While there are companies that have been able to implement some of these experiences, connectivity limitations and technological inconsistencies among customers have slowed the game-changing shift in shopping. As a result of these limitations, retailers have only been able to push messages via beacons to 2 percent to 3 percent of their in-store customers.
Shopping in My PJs
For the sixth straight year, e-commerce sales increased 15 percent or more, with companies like Target and J.C. Penney growing annual online revenues over 20 percent. In fact, a survey of shoppers conducted by UPS showed that for the first time, total purchases made online was greater than in-store purchases. Over time, more people have become comfortable with the idea of online shopping as retailers have improved the experience. Better product information and marketing strategies, such as flash sales and promo codes, have increased traffic and incentivized purchases. Most retailers also now offer fast and low-cost (often free) shipping to align with the expectation set by Amazon’s Prime service. Difficult return processes that used to cause friction have also been alleviated via simpler processes.
Contemporary growth in online sales isn’t possible if businesses aren’t serious about making their e-commerce experience user friendly. Companies have been investing time and money into bridging the e-commerce gap dug by the lost benefits of the “browse and buy” model of traditional brick-and-mortar retail. The planks of this bridge are comprised of improved product information, product curation based on historical purchases, the integration of multichannel interactions and implementation of user-preference algorithms. These tools are being used by companies to provide shoppers with more personalized options.
Death of a Retail Store?
With the expected in-store advances in customer experience slow to take off and online shopping seeing double-digit growth over the last six years, surely the retail store will go the way of the dinosaur, right? Well, not so fast. In-store purchases still account for over 90 percent of all sales, and are forecast to maintain an estimated share of about 85 percent of retail sales in 2025. Still, retailers need to begin to think about how to improve agility in their business model by rethinking their brick-and-mortar strategy.
Rightsizing Real Estate
When I buy clothes, I like to look at, touch and try on the garment. These sensory experiences give me a better understanding of the product I’m considering. I get a more personal summary of the garment — e.g., how a suit jacket fits my shoulders and if the material is breathable or sturdy enough for travel. Some retailers, such as Bonobos, have created “Guideshops” where the shopper will receive individualized customer support, try on clothes, make the purchase and have items shipped to their home.

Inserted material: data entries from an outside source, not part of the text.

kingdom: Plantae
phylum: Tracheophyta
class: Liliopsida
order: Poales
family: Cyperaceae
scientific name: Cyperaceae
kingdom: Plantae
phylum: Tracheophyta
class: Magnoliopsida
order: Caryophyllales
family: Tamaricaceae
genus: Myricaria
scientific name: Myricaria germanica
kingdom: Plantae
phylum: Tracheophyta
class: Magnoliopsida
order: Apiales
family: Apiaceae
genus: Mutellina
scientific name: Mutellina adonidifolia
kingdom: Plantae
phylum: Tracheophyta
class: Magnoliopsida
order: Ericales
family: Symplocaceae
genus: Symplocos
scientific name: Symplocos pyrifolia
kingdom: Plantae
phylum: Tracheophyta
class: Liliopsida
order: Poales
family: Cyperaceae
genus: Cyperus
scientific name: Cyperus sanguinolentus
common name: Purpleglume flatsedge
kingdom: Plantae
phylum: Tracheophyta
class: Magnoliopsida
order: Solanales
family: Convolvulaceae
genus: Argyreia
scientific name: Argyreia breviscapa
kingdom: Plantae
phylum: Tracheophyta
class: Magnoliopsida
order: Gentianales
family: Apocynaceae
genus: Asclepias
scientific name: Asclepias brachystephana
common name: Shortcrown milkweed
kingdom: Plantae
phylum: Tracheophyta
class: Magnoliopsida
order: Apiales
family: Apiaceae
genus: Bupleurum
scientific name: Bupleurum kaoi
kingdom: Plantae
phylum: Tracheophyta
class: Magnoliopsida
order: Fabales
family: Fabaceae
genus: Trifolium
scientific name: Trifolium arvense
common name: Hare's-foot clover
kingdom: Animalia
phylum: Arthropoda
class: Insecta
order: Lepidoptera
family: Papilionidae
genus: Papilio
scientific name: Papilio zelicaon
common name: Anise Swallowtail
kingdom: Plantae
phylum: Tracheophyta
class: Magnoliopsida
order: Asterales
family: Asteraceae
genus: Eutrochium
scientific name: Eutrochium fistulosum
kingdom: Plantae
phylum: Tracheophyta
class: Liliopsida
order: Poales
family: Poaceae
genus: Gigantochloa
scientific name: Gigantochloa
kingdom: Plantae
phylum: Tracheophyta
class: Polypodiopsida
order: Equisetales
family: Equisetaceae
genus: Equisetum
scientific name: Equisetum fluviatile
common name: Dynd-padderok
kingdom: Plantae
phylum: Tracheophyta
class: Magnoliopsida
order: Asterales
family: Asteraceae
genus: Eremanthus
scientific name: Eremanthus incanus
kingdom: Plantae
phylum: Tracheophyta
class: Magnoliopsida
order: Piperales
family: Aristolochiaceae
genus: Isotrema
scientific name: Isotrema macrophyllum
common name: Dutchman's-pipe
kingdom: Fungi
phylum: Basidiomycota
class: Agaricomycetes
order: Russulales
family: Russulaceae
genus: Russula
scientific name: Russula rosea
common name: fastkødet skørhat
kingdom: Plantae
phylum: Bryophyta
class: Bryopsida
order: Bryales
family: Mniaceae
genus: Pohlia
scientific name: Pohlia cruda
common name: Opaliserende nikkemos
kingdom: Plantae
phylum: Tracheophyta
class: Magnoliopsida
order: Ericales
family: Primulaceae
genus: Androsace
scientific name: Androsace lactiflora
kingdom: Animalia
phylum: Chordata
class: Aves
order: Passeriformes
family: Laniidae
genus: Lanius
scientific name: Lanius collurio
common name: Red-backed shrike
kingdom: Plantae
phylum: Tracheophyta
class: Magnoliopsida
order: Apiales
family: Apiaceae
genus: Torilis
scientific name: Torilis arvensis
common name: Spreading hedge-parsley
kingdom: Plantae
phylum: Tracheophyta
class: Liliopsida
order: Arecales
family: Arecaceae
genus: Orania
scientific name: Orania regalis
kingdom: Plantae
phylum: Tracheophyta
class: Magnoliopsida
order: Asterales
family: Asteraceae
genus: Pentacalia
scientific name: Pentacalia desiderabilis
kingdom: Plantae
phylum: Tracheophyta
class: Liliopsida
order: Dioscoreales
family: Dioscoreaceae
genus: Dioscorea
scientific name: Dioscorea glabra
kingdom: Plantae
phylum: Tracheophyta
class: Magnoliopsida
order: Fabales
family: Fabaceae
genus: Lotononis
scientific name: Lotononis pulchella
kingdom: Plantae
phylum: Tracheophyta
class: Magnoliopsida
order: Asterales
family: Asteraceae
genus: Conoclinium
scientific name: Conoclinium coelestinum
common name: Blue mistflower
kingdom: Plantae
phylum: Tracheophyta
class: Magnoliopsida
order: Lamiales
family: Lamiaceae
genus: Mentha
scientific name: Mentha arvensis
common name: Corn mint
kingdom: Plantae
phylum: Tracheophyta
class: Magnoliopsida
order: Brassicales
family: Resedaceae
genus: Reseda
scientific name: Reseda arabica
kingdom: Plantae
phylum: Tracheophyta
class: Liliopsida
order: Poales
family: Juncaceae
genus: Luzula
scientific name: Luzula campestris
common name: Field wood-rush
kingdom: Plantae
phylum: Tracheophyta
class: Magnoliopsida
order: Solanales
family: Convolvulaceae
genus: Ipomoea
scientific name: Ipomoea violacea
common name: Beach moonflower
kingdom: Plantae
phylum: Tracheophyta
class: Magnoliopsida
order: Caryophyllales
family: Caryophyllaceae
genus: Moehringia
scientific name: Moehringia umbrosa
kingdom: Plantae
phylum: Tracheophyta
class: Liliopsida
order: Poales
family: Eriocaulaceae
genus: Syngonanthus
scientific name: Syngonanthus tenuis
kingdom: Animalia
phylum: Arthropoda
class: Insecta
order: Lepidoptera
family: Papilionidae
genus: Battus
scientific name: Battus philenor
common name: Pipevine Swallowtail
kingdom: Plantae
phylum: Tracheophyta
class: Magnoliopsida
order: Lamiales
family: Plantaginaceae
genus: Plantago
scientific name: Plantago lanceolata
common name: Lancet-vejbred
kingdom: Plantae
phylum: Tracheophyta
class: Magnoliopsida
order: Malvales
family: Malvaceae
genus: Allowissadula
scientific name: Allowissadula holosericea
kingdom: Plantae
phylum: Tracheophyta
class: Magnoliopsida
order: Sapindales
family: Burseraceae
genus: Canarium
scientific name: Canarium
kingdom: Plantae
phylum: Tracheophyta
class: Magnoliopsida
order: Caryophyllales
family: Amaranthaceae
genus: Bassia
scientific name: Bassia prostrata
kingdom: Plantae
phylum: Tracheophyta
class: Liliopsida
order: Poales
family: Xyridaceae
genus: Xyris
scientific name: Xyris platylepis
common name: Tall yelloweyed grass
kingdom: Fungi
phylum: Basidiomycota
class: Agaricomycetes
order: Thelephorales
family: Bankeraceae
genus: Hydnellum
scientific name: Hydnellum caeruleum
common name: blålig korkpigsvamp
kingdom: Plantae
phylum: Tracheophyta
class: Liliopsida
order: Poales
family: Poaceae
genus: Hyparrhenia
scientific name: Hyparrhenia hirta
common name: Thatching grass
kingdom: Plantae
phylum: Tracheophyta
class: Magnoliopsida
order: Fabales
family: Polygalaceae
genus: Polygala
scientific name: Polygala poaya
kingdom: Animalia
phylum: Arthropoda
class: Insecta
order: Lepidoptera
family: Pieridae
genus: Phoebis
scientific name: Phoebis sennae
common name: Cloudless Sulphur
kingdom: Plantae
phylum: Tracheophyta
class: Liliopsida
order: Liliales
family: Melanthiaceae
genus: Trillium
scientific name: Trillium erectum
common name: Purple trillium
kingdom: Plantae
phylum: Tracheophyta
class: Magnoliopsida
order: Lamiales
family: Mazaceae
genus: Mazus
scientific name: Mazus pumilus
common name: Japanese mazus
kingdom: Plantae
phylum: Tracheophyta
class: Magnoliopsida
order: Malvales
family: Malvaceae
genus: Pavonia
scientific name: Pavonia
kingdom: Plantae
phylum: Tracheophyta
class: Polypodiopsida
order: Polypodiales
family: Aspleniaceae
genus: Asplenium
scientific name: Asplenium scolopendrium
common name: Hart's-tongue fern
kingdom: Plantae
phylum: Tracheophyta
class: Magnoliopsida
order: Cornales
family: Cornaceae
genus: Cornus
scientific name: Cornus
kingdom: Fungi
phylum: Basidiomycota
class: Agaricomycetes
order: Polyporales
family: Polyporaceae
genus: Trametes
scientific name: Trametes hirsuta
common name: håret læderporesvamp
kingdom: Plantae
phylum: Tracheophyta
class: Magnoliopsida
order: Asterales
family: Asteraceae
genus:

This model reduces up-front real estate costs because shops are much smaller than typical retail stores, and it also reduces the cost of inventory that needs to be carried as everything is shipped from a central distribution center.
Taking the Guideshop scenario further, if the retailer can leverage analytics that provides insights into customer preferences, promoting specific styles by location will reduce the probability of markdowns by taking these varied preferences into account. Data analytics has become table stakes in the retail industry for better marketing, sales and product development efforts. The raw numbers can be leveraged to better understand customer preferences in order to better identify product features that matter. Microsoft ripped out the Kinect peripheral from the Xbox One when the higher price tag (and frankly its disappointing feature performance) was getting outsold by the cheaper Playstation 4. Microsoft evaluated the customer response and realized that the motion and voice-command features weren’t worth the additional $100 to gamers. So while Kinect was an “integral and important part of the Xbox One experience,” Microsoft altered course based on reality.
The Pokémon Go Effect
Adapting innovations like virtual or augmented reality (VR/AR) technology is a good way to mitigate the lost experience from the browse-and-buy model. The recent Pokémon Go phenomenon provides a twist on the classic game by allowing players to get up off their couches and “Catch ’Em All” in an AR environment. Applying mainstream technology to your marketing by using mobile apps or displays in stores can aid decision making. Just like Pokémon Go did for Pokémon, applying updated technology to older products can create a renewed customer enthusiasm via a new engagement mechanism.
Retailers need to find new ways to engage with customers to get them into their stores. By understanding their preferences and using data to unlock insights, companies can alter the in-store experience to drive growth and improve their overall delivery model.